Lucumì e la Juventus: il nodo economico del trasferimento
Come rivela ‘Il Resto del Carlino’, i rossoblu chiedono una cifra non inferiore a 25 milioni di euro per cedere il cartellino, nonostante la clausola rescissoria di 28 milioni sia ormai scaduta. La Juventus valuta il giocatore interessante, ma quella cifra rappresenta uno scoglio economico significativo per le casse bianconere.

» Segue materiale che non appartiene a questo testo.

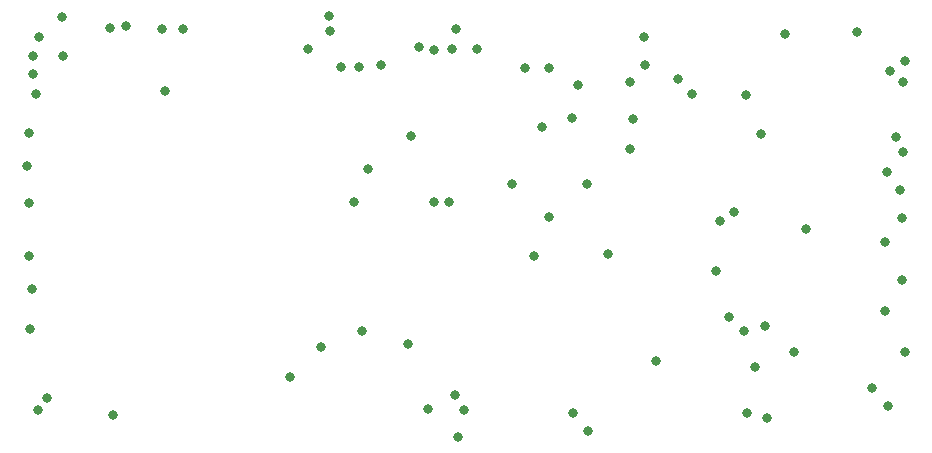
<source format=gts>
G04*
G04 #@! TF.GenerationSoftware,Altium Limited,Altium Designer,24.1.2 (44)*
G04*
G04 Layer_Color=8388736*
%FSLAX25Y25*%
%MOIN*%
G70*
G04*
G04 #@! TF.SameCoordinates,BA2A6252-B6BC-40F5-9E12-03139480D726*
G04*
G04*
G04 #@! TF.FilePolarity,Negative*
G04*
G01*
G75*
%ADD13C,0.03300*%
D13*
X209500Y127500D02*
D03*
X250000Y10000D02*
D03*
X259000Y32000D02*
D03*
X263000Y73000D02*
D03*
X294500Y86000D02*
D03*
X291000Y125500D02*
D03*
X296000Y129000D02*
D03*
X280000Y138500D02*
D03*
X130500Y34500D02*
D03*
X209000Y137000D02*
D03*
X145000Y133000D02*
D03*
X134000Y133500D02*
D03*
X97000Y133000D02*
D03*
X7000Y12500D02*
D03*
X10000Y16500D02*
D03*
X5000Y53000D02*
D03*
X4000Y81500D02*
D03*
X6500Y118000D02*
D03*
X4000Y105000D02*
D03*
X49500Y119000D02*
D03*
X31000Y140000D02*
D03*
X36500Y140500D02*
D03*
X5500Y124500D02*
D03*
X190000Y88000D02*
D03*
X149000Y12500D02*
D03*
X137000Y13000D02*
D03*
X146000Y17500D02*
D03*
X190500Y5500D02*
D03*
X234500Y75500D02*
D03*
X239000Y78500D02*
D03*
X295000Y56000D02*
D03*
X295500Y98500D02*
D03*
X290500Y14000D02*
D03*
X285000Y20000D02*
D03*
X289500Y45500D02*
D03*
X177500Y77000D02*
D03*
X197000Y64500D02*
D03*
X237500Y43500D02*
D03*
X172500Y64000D02*
D03*
X115000Y39000D02*
D03*
X101500Y33500D02*
D03*
X213000Y29000D02*
D03*
X249500Y40500D02*
D03*
X242500Y39000D02*
D03*
X233000Y59000D02*
D03*
X165000Y88000D02*
D03*
X205500Y109500D02*
D03*
X185000Y110000D02*
D03*
X131500Y104000D02*
D03*
X112500Y82000D02*
D03*
X117000Y93000D02*
D03*
X139000Y82000D02*
D03*
X144000D02*
D03*
X204500Y99500D02*
D03*
X289500Y68500D02*
D03*
X295000Y76500D02*
D03*
X248000Y104500D02*
D03*
X243000Y117500D02*
D03*
X293000Y103500D02*
D03*
X290000Y92000D02*
D03*
X220500Y123000D02*
D03*
X295500Y122000D02*
D03*
X225000Y118000D02*
D03*
X175000Y107000D02*
D03*
X187000Y121000D02*
D03*
X146500Y139500D02*
D03*
X121500Y127500D02*
D03*
X169500Y126500D02*
D03*
X177500D02*
D03*
X114000Y127000D02*
D03*
X108000D02*
D03*
X185500Y11500D02*
D03*
X296000Y32000D02*
D03*
X246000Y27000D02*
D03*
X91000Y23500D02*
D03*
X32000Y11000D02*
D03*
X243500Y11500D02*
D03*
X147000Y3500D02*
D03*
X4500Y39500D02*
D03*
X4000Y64000D02*
D03*
X3500Y94000D02*
D03*
X204500Y122000D02*
D03*
X139000Y132500D02*
D03*
X256000Y138000D02*
D03*
X153500Y133000D02*
D03*
X104500Y139000D02*
D03*
X55500Y139500D02*
D03*
X48500D02*
D03*
X15500Y130500D02*
D03*
X104000Y144000D02*
D03*
X5500Y130500D02*
D03*
X7500Y137000D02*
D03*
X15000Y143500D02*
D03*
M02*

</source>
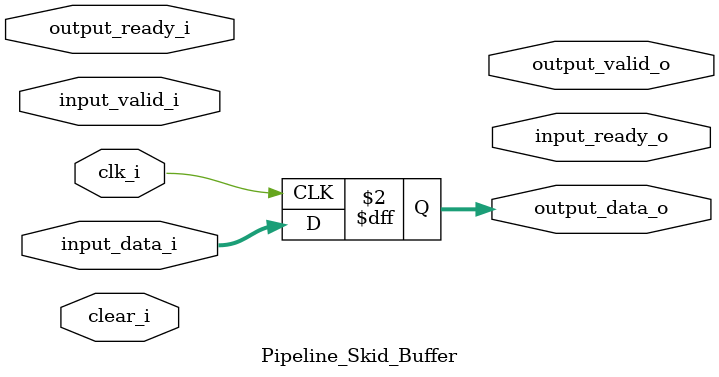
<source format=sv>
`default_nettype none
module Pipeline_Skid_Buffer #(
    parameter WIDTH = 32
) (
    input wire              clk_i,
    input wire              clear_i,

    input wire              input_valid_i,
    output wire             input_ready_o,
    input wire [WIDTH-1:0]  input_data_i,

    output wire             output_valid_o,
    input wire              output_ready_i,
    output logic [WIDTH-1:0] output_data_o
);
    always_ff @(posedge clk_i) begin
        output_data_o <= input_data_i;
    end
endmodule
</source>
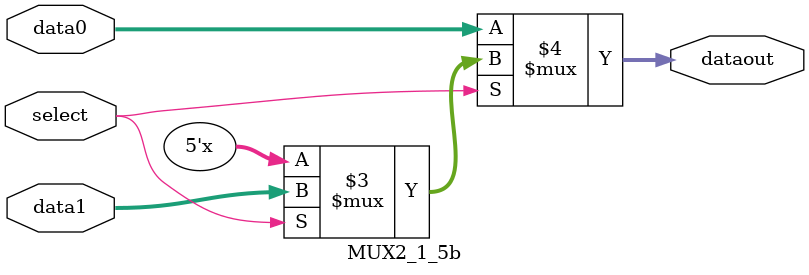
<source format=v>
`timescale 1ns / 1ps
module MUX2_1_5b(
    		input [4:0] data0,//rt
			input [4:0] data1,//rd
			input  select,
			output [4:0] dataout
    );
	assign dataout = (select==0) ? data0 :// RF_B_sel=0 => rt
						  (select==1) ? data1 :// RF_B_sel=1 => rd
							5'bx;

endmodule

</source>
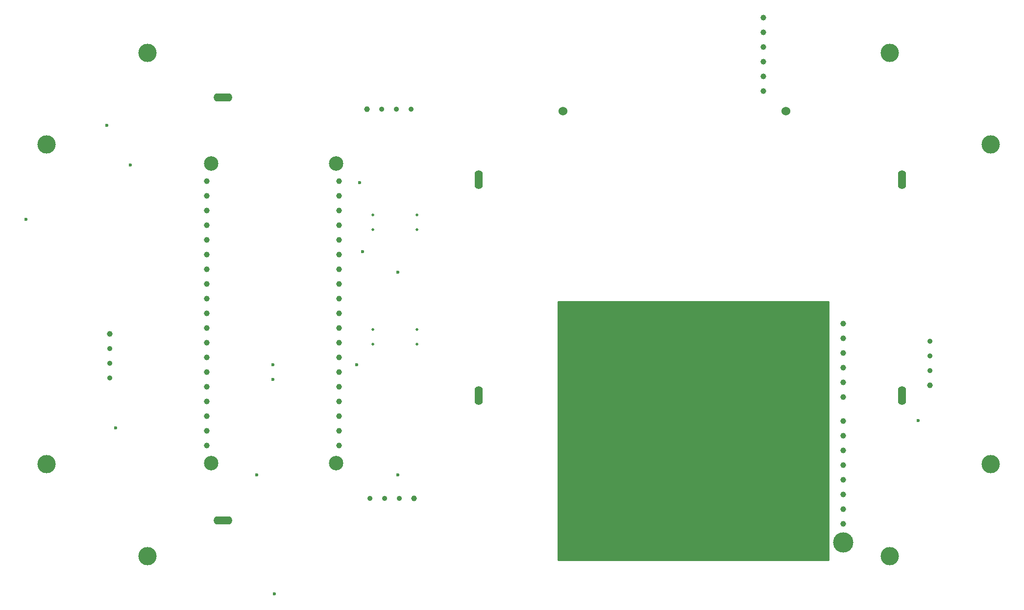
<source format=gbr>
G04 Generated by Ultiboard 14.2 *
%FSLAX24Y24*%
%MOIN*%

%ADD10C,0.0001*%
%ADD11C,0.0236*%
%ADD12C,0.1250*%
%ADD13R,1.8404X1.7617*%
%ADD14C,0.0100*%
%ADD15C,0.0197*%
%ADD16C,0.0350*%
%ADD17C,0.0392*%
%ADD18C,0.0394*%
%ADD19C,0.1378*%
%ADD20O,0.1290X0.0550*%
%ADD21C,0.0984*%
%ADD22O,0.0550X0.1290*%
%ADD23C,0.0600*%


G04 ColorRGB 000000 for the following layer *
%LNDrill-Copper Top-Copper Bottom*%
%LPD*%
G54D11*
X-33500Y5800D03*
X-26400Y9500D03*
X-27400Y-8400D03*
X-16600Y-19700D03*
X27200Y-7900D03*
X-10600Y3600D03*
X-10800Y8300D03*
X-11000Y-4100D03*
X-16700Y-4100D03*
X-16700Y-5100D03*
X-17800Y-11600D03*
X-28000Y12200D03*
X-8200Y2200D03*
X-8200Y-11600D03*
G54D12*
X-25240Y17140D03*
X25240Y17140D03*
X32110Y10890D03*
X32110Y-10890D03*
X-32110Y10890D03*
X-25240Y-17140D03*
X25240Y-17140D03*
X-32110Y-10890D03*
G54D13*
X11900Y-8600D03*
G54D14*
X2698Y-17408D02*
X21102Y-17408D01*
X21102Y208D01*
X2698Y208D01*
X2698Y-17408D01*D02*
G54D15*
X-9900Y-1700D03*
X-9900Y-2700D03*
X-6900Y-1700D03*
X-6900Y-2700D03*
X-6900Y5100D03*
X-6900Y6100D03*
X-9900Y5100D03*
X-9900Y6100D03*
G54D16*
X-8300Y13300D03*
X-9300Y13300D03*
X-7300Y13300D03*
X-27800Y-4000D03*
X-27800Y-3000D03*
X-27800Y-5000D03*
X28000Y-3500D03*
X28000Y-4500D03*
X28000Y-2500D03*
X-9096Y-13196D03*
X-8096Y-13196D03*
X-10096Y-13196D03*
G54D17*
X-10300Y13300D03*
X-27800Y-2000D03*
X28000Y-5500D03*
X-7096Y-13196D03*
G54D18*
X22100Y-7955D03*
X22100Y-8955D03*
X22100Y-9955D03*
X22100Y-10955D03*
X22100Y-11955D03*
X22100Y-12955D03*
X22100Y-13955D03*
X22100Y-14955D03*
X22092Y-6314D03*
X22092Y-5314D03*
X22092Y-4314D03*
X22092Y-3314D03*
X22092Y-2314D03*
X22092Y-1314D03*
X-12200Y-9600D03*
X-12200Y-8600D03*
X-12200Y-7600D03*
X-12200Y-6600D03*
X-12200Y-5600D03*
X-12200Y-4600D03*
X-12200Y-3600D03*
X-12200Y-2600D03*
X-12200Y-1600D03*
X-12200Y-600D03*
X-12200Y400D03*
X-12200Y1400D03*
X-12200Y2400D03*
X-12200Y3400D03*
X-12200Y4400D03*
X-12200Y5400D03*
X-12200Y6400D03*
X-12200Y7400D03*
X-12200Y8400D03*
X-21200Y-9600D03*
X-21200Y-8600D03*
X-21200Y-7600D03*
X-21200Y-6600D03*
X-21200Y-5600D03*
X-21200Y-4600D03*
X-21200Y-3600D03*
X-21200Y-2600D03*
X-21200Y-1600D03*
X-21200Y-600D03*
X-21200Y400D03*
X-21200Y1400D03*
X-21200Y2400D03*
X-21200Y3400D03*
X-21200Y4400D03*
X-21200Y5400D03*
X-21200Y6400D03*
X-21200Y7400D03*
X-21200Y8400D03*
X16660Y14540D03*
X16660Y15540D03*
X16660Y16540D03*
X16660Y17540D03*
X16660Y18540D03*
X16660Y19540D03*
G54D19*
X22092Y-16195D03*
G54D20*
X-20100Y-14700D03*
X-20100Y14100D03*
G54D21*
X-12400Y-10800D03*
X-20900Y-10800D03*
X-20900Y9600D03*
X-12400Y9600D03*
G54D22*
X-2700Y-6200D03*
X26100Y-6200D03*
X26100Y8500D03*
X-2700Y8500D03*
G54D23*
X18173Y13148D03*
X3027Y13148D03*

M02*

</source>
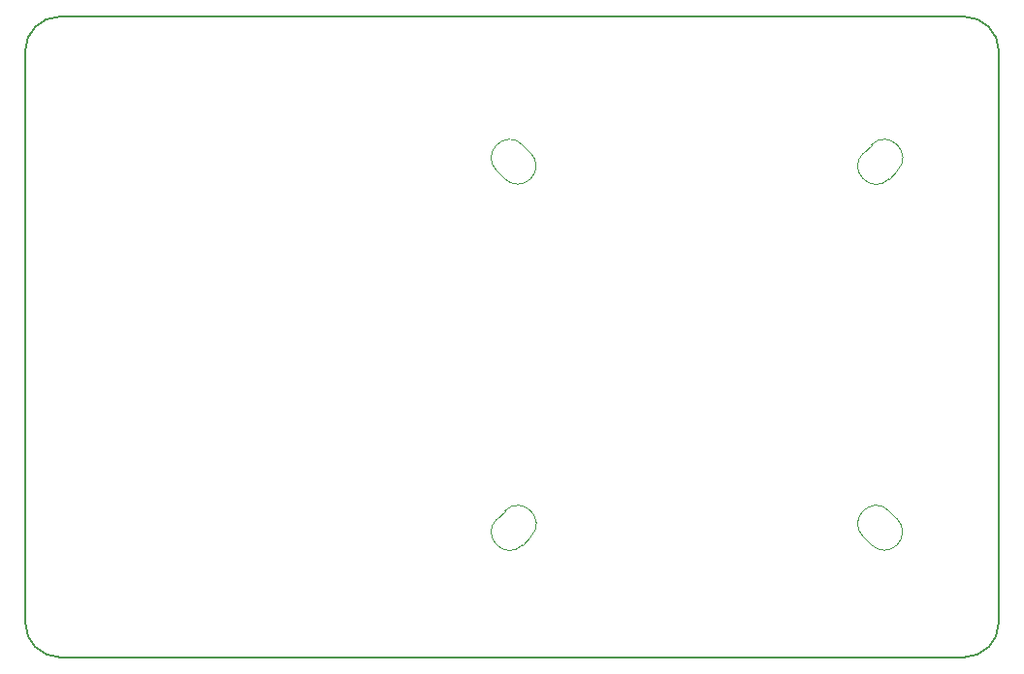
<source format=gm1>
G04 #@! TF.GenerationSoftware,KiCad,Pcbnew,7.0.7-7.0.7~ubuntu22.04.1*
G04 #@! TF.CreationDate,2023-10-22T18:43:05+02:00*
G04 #@! TF.ProjectId,bitaxeUltra,62697461-7865-4556-9c74-72612e6b6963,rev?*
G04 #@! TF.SameCoordinates,Original*
G04 #@! TF.FileFunction,Profile,NP*
%FSLAX46Y46*%
G04 Gerber Fmt 4.6, Leading zero omitted, Abs format (unit mm)*
G04 Created by KiCad (PCBNEW 7.0.7-7.0.7~ubuntu22.04.1) date 2023-10-22 18:43:05*
%MOMM*%
%LPD*%
G01*
G04 APERTURE LIST*
G04 #@! TA.AperFunction,Profile*
%ADD10C,0.150000*%
G04 #@! TD*
G04 #@! TA.AperFunction,Profile*
%ADD11C,0.100000*%
G04 #@! TD*
G04 APERTURE END LIST*
D10*
X258350000Y-108800000D02*
X258350000Y-58800000D01*
X173350000Y-58800000D02*
X173350000Y-108800000D01*
D11*
X248777817Y-99015076D02*
G75*
G03*
X246515076Y-101277817I-1131370J-1131371D01*
G01*
X216777817Y-67015076D02*
G75*
G03*
X214515076Y-69277817I-1131370J-1131371D01*
G01*
X247222183Y-101984924D02*
G75*
G03*
X249484924Y-99722183I1131371J1131370D01*
G01*
X214515078Y-99722185D02*
G75*
G03*
X216777816Y-101984923I1131369J-1131369D01*
G01*
D10*
X176350000Y-111800000D02*
X255350000Y-111800000D01*
D11*
X215222183Y-69984924D02*
X214515076Y-69277817D01*
X249484925Y-69277818D02*
G75*
G03*
X247222183Y-67015076I-1131371J1131371D01*
G01*
X248777817Y-99015076D02*
X249484924Y-99722183D01*
D10*
X176350000Y-55800000D02*
G75*
G03*
X173350000Y-58800000I0J-3000000D01*
G01*
D11*
X246515076Y-101277817D02*
X247222183Y-101984924D01*
X215222183Y-69984924D02*
G75*
G03*
X217484924Y-67722183I1131371J1131370D01*
G01*
D10*
X255350000Y-55800000D02*
X176350000Y-55800000D01*
D11*
X217484925Y-101277818D02*
G75*
G03*
X215222183Y-99015076I-1131371J1131371D01*
G01*
X249484924Y-69277817D02*
X248777817Y-69984924D01*
D10*
X255350000Y-111800000D02*
G75*
G03*
X258350000Y-108800000I0J3000000D01*
G01*
D11*
X246515078Y-67722185D02*
G75*
G03*
X248777816Y-69984923I1131369J-1131369D01*
G01*
X214515076Y-99722183D02*
X215222183Y-99015076D01*
D10*
X258350000Y-58800000D02*
G75*
G03*
X255350000Y-55800000I-3000000J0D01*
G01*
D11*
X247222183Y-67015076D02*
X246515076Y-67722183D01*
X217484924Y-67722183D02*
X216777817Y-67015076D01*
X216777817Y-101984924D02*
X217484924Y-101277817D01*
D10*
X173350000Y-108800000D02*
G75*
G03*
X176350000Y-111800000I3000000J0D01*
G01*
M02*

</source>
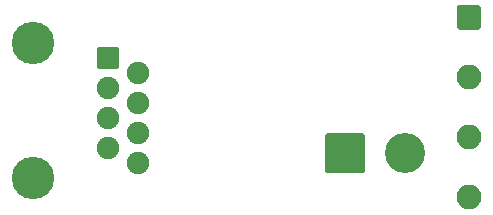
<source format=gbr>
G04 #@! TF.GenerationSoftware,KiCad,Pcbnew,5.99.0-unknown-13d3f57~88~ubuntu18.04.1*
G04 #@! TF.CreationDate,2020-04-02T10:06:32+03:00*
G04 #@! TF.ProjectId,adapter-por,61646170-7465-4722-9d70-6f722e6b6963,rev?*
G04 #@! TF.SameCoordinates,Original*
G04 #@! TF.FileFunction,Soldermask,Bot*
G04 #@! TF.FilePolarity,Negative*
%FSLAX46Y46*%
G04 Gerber Fmt 4.6, Leading zero omitted, Abs format (unit mm)*
G04 Created by KiCad (PCBNEW 5.99.0-unknown-13d3f57~88~ubuntu18.04.1) date 2020-04-02 10:06:32*
%MOMM*%
%LPD*%
G01*
G04 APERTURE LIST*
%ADD10O,2.100000X2.100000*%
%ADD11C,3.400000*%
%ADD12C,1.900000*%
%ADD13C,3.600000*%
G04 APERTURE END LIST*
G36*
G01*
X93315000Y-42895000D02*
X93315000Y-41195000D01*
G75*
G02*
X93515000Y-40995000I200000J0D01*
G01*
X95215000Y-40995000D01*
G75*
G02*
X95415000Y-41195000I0J-200000D01*
G01*
X95415000Y-42895000D01*
G75*
G02*
X95215000Y-43095000I-200000J0D01*
G01*
X93515000Y-43095000D01*
G75*
G02*
X93315000Y-42895000I0J200000D01*
G01*
G37*
D10*
X94365000Y-47125000D03*
X94365000Y-52205000D03*
X94365000Y-57285000D03*
G36*
G01*
X82165000Y-55045000D02*
X82165000Y-52045000D01*
G75*
G02*
X82365000Y-51845000I200000J0D01*
G01*
X85365000Y-51845000D01*
G75*
G02*
X85565000Y-52045000I0J-200000D01*
G01*
X85565000Y-55045000D01*
G75*
G02*
X85365000Y-55245000I-200000J0D01*
G01*
X82365000Y-55245000D01*
G75*
G02*
X82165000Y-55045000I0J200000D01*
G01*
G37*
D11*
X88945000Y-53545000D03*
D12*
X66345000Y-54360000D03*
X63805000Y-53090000D03*
X66345000Y-51820000D03*
X63805000Y-50550000D03*
X66345000Y-49280000D03*
X63805000Y-48010000D03*
X66345000Y-46740000D03*
G36*
G01*
X63055000Y-44520000D02*
X64555000Y-44520000D01*
G75*
G02*
X64755000Y-44720000I0J-200000D01*
G01*
X64755000Y-46220000D01*
G75*
G02*
X64555000Y-46420000I-200000J0D01*
G01*
X63055000Y-46420000D01*
G75*
G02*
X62855000Y-46220000I0J200000D01*
G01*
X62855000Y-44720000D01*
G75*
G02*
X63055000Y-44520000I200000J0D01*
G01*
G37*
D13*
X57455000Y-44200000D03*
X57455000Y-55630000D03*
M02*

</source>
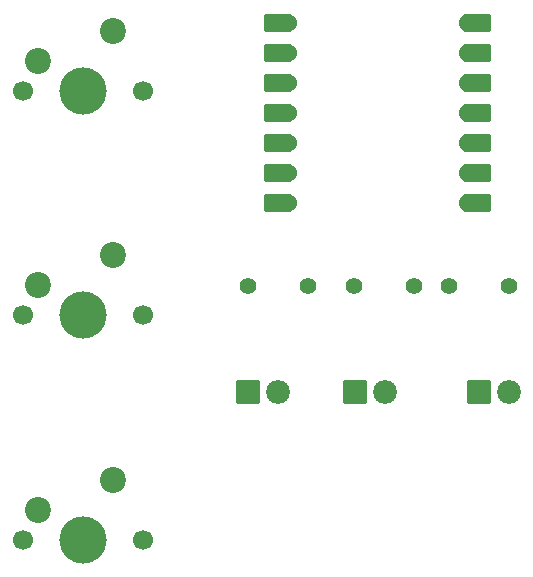
<source format=gbr>
%TF.GenerationSoftware,KiCad,Pcbnew,9.0.3*%
%TF.CreationDate,2025-07-19T14:34:55-07:00*%
%TF.ProjectId,aurorapcbworkshop,6175726f-7261-4706-9362-776f726b7368,rev?*%
%TF.SameCoordinates,Original*%
%TF.FileFunction,Soldermask,Top*%
%TF.FilePolarity,Negative*%
%FSLAX46Y46*%
G04 Gerber Fmt 4.6, Leading zero omitted, Abs format (unit mm)*
G04 Created by KiCad (PCBNEW 9.0.3) date 2025-07-19 14:34:55*
%MOMM*%
%LPD*%
G01*
G04 APERTURE LIST*
G04 Aperture macros list*
%AMRoundRect*
0 Rectangle with rounded corners*
0 $1 Rounding radius*
0 $2 $3 $4 $5 $6 $7 $8 $9 X,Y pos of 4 corners*
0 Add a 4 corners polygon primitive as box body*
4,1,4,$2,$3,$4,$5,$6,$7,$8,$9,$2,$3,0*
0 Add four circle primitives for the rounded corners*
1,1,$1+$1,$2,$3*
1,1,$1+$1,$4,$5*
1,1,$1+$1,$6,$7*
1,1,$1+$1,$8,$9*
0 Add four rect primitives between the rounded corners*
20,1,$1+$1,$2,$3,$4,$5,0*
20,1,$1+$1,$4,$5,$6,$7,0*
20,1,$1+$1,$6,$7,$8,$9,0*
20,1,$1+$1,$8,$9,$2,$3,0*%
G04 Aperture macros list end*
%ADD10RoundRect,0.152400X1.063600X0.609600X-1.063600X0.609600X-1.063600X-0.609600X1.063600X-0.609600X0*%
%ADD11C,1.524000*%
%ADD12RoundRect,0.152400X-1.063600X-0.609600X1.063600X-0.609600X1.063600X0.609600X-1.063600X0.609600X0*%
%ADD13C,1.700000*%
%ADD14C,4.000000*%
%ADD15C,2.200000*%
%ADD16C,1.400000*%
%ADD17RoundRect,0.102000X-0.907500X-0.907500X0.907500X-0.907500X0.907500X0.907500X-0.907500X0.907500X0*%
%ADD18C,2.019000*%
G04 APERTURE END LIST*
D10*
%TO.C,U2*%
X177425000Y-110260000D03*
D11*
X178260000Y-110260000D03*
D10*
X177425000Y-112800000D03*
D11*
X178260000Y-112800000D03*
D10*
X177425000Y-115340000D03*
D11*
X178260000Y-115340000D03*
D10*
X177425000Y-117880000D03*
D11*
X178260000Y-117880000D03*
D10*
X177425000Y-120420000D03*
D11*
X178260000Y-120420000D03*
D10*
X177425000Y-122960000D03*
D11*
X178260000Y-122960000D03*
D10*
X177425000Y-125500000D03*
D11*
X178260000Y-125500000D03*
X193500000Y-125500000D03*
D12*
X194335000Y-125500000D03*
D11*
X193500000Y-122960000D03*
D12*
X194335000Y-122960000D03*
D11*
X193500000Y-120420000D03*
D12*
X194335000Y-120420000D03*
D11*
X193500000Y-117880000D03*
D12*
X194335000Y-117880000D03*
D11*
X193500000Y-115340000D03*
D12*
X194335000Y-115340000D03*
D11*
X193500000Y-112800000D03*
D12*
X194335000Y-112800000D03*
D11*
X193500000Y-110260000D03*
D12*
X194335000Y-110260000D03*
%TD*%
D13*
%TO.C,SW3*%
X155840000Y-154000000D03*
D14*
X160920000Y-154000000D03*
D13*
X166000000Y-154000000D03*
D15*
X163460000Y-148920000D03*
X157110000Y-151460000D03*
%TD*%
D13*
%TO.C,SW2*%
X155840000Y-135000000D03*
D14*
X160920000Y-135000000D03*
D13*
X166000000Y-135000000D03*
D15*
X163460000Y-129920000D03*
X157110000Y-132460000D03*
%TD*%
D16*
%TO.C,R3*%
X191920000Y-132500000D03*
X197000000Y-132500000D03*
%TD*%
%TO.C,R2*%
X174920000Y-132500000D03*
X180000000Y-132500000D03*
%TD*%
%TO.C,R1*%
X183920000Y-132500000D03*
X189000000Y-132500000D03*
%TD*%
D17*
%TO.C,D3*%
X174920000Y-141500000D03*
D18*
X177460000Y-141500000D03*
%TD*%
D17*
%TO.C,D2*%
X183960000Y-141500000D03*
D18*
X186500000Y-141500000D03*
%TD*%
D17*
%TO.C,D1*%
X194460000Y-141500000D03*
D18*
X197000000Y-141500000D03*
%TD*%
D13*
%TO.C,SW1*%
X155840000Y-116000000D03*
D14*
X160920000Y-116000000D03*
D13*
X166000000Y-116000000D03*
D15*
X163460000Y-110920000D03*
X157110000Y-113460000D03*
%TD*%
M02*

</source>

I conti del club bianconero però spingono verso soluzioni alternative: inserire contropartite tecniche nella trattativa diventa quindi l’unica strada percorribile. Non è una novità nel mercato moderno, ma in questo caso la mossa potrebbe sbloccare tutto.

Adzic come carta di scambio: il piano della Juventus
È qui che entra in gioco Vasilije Adzic. Il centrocampista bianconero ha una valutazione di 10 milioni di euro e, elemento cruciale, gradirebbe la destinazione emiliana. Un’apertura del giocatore semplifica notevolmente la negoziazione. La Juventus potrebbe offrire Adzic come contropartita, riducendo così l’esborso in contanti necessario per completare l’operazione.